Adults with migraine have an increased risk for ischemic silent brain infarction relative to their migraine-free peers, a new study confirms.
“Migraine is a neurovascular condition of the brain, with a small increased risk of silent brain infarctions, a risk factor for clinical stroke,” lead author Teshamae Monteith, MD, assistant professor of clinical neurology and chief of the Headache Division at the University of Miami Miller School of Medicine, Florida said.
“While the risk may be small, migraine patients with vascular risk factors should be treated for stroke risk factor reduction, including healthy lifestyle behaviors that include regular exercise and plenty of fruits and vegetables according the AHA/ASA [American Heart Association/American Stroke Association] guidelines,” she added.
The new findings, published online May 15 in Stroke, are from the ongoing Northern Manhattan Study (NOMAS), a collaborative effort of researchers at the University of Miami and Columbia University in New York.
For this report, the NOMAS investigators quantified subclinical brain infarctions and white matter hyperintensity volumes (WMHVs) in 546 men and women. Their mean age was 71 years, and 65% were Hispanic.
Compared with people without migraine, those with migraine (confirmed by International Classification of Headache Disorders-2 criteria) had a 2-fold increased odds of subclinical brain infarction (adjusted odds ratio [OR], 2.1; 95% confidence interval [CI], 1.0 – 4.2).
The association between migraine and silent brain infarction was independent of sociodemographic and cardiovascular factors, and was stronger in the subgroup of patients with migraine without aura (OR, 2.6; 95% CI, 1.3 – 5.5), the researchers note. “The presence of aura, visual changes that occur with migraine, was not important for the association as was seen in some other studies,” Dr. Monteith noted.

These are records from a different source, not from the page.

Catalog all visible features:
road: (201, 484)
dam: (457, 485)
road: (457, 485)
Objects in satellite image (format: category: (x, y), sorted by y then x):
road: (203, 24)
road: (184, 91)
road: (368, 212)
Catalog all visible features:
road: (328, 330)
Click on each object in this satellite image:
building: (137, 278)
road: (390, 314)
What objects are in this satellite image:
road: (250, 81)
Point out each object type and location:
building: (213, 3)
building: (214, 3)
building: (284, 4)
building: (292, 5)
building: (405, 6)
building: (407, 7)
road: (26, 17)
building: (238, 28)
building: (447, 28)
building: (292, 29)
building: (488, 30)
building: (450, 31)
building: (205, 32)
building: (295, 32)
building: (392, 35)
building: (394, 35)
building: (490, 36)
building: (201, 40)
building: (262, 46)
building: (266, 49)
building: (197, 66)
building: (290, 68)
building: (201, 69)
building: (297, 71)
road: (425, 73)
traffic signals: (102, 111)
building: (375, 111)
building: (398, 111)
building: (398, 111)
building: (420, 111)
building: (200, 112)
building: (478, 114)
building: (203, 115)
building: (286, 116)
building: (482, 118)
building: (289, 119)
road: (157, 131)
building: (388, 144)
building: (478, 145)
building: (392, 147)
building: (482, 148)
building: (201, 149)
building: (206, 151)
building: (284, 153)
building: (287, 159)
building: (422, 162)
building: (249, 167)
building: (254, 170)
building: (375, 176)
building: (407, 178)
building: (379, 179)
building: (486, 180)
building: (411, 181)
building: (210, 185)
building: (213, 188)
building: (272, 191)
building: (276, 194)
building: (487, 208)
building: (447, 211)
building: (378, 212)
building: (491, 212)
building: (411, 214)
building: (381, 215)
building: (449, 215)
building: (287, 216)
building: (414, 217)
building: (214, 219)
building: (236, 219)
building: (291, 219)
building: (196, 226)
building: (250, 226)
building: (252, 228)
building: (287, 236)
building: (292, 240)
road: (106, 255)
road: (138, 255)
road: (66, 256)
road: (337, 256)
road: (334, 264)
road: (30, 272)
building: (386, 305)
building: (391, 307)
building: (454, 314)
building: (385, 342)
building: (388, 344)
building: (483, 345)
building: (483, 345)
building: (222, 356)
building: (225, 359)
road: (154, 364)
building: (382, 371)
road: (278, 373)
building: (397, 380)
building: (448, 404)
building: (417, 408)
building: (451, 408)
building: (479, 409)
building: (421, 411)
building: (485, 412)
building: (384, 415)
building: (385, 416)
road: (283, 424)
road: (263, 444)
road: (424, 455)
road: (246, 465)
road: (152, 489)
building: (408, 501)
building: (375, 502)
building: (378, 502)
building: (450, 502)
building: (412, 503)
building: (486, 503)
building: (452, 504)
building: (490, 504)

Hypertension, a risk factor for stroke, was more common in patients with migraine, but the association between migraine and silent brain infarction was also seen in normotensive participants, the researchers say.
“Unexpectedly,” there was no association between migraine status and WMHV. It’s possible that group differences in WMHV were not detected because of the high burden of other cardiovascular risk factors in this racially diverse older cohort, the researchers write.
This study confirms the association between migraine and silent brain infarctions in an older, diverse, predominately Hispanic population, Dr. Monteith said. “Previous studies of silent brain infarctions and migraine were conducted in predominately white populations,” she noted. “While these lesions have an ischemic stroke appearance, the exact etiology of lesions is unknown in patients with migraine.”
“Ultimately,” Dr. Monteith said, “a large migraine cohort study is in order to determine if treatment of migraine may reduce stroke risks.”
Alexander Mauskop, MD, neurologist and director and founder of the New York Headache Center, New York, reviewed the study.
He noted that the study population included 64 white, 72 black, and 392 Hispanic participants. “While this is diverse, there are not enough whites or blacks to make any statistical conclusions, so the study is focused on Hispanics,” he said.
Dr. Mauskop also noted that of the 546 participants, 56 had a silent brain infarct and of these 56, 15 had a history of migraines. “These are very small numbers to make any definitive conclusions,” he said.
“We agree the numbers are small but significant,” Dr. Monteith said.
Dr. Monteith and colleagues say larger prospective multiethnic studies are needed to “elucidate the potential for silent brain infarction accumulation as a biomarker for subclinical cerebrovascular disease in individuals with migraine.”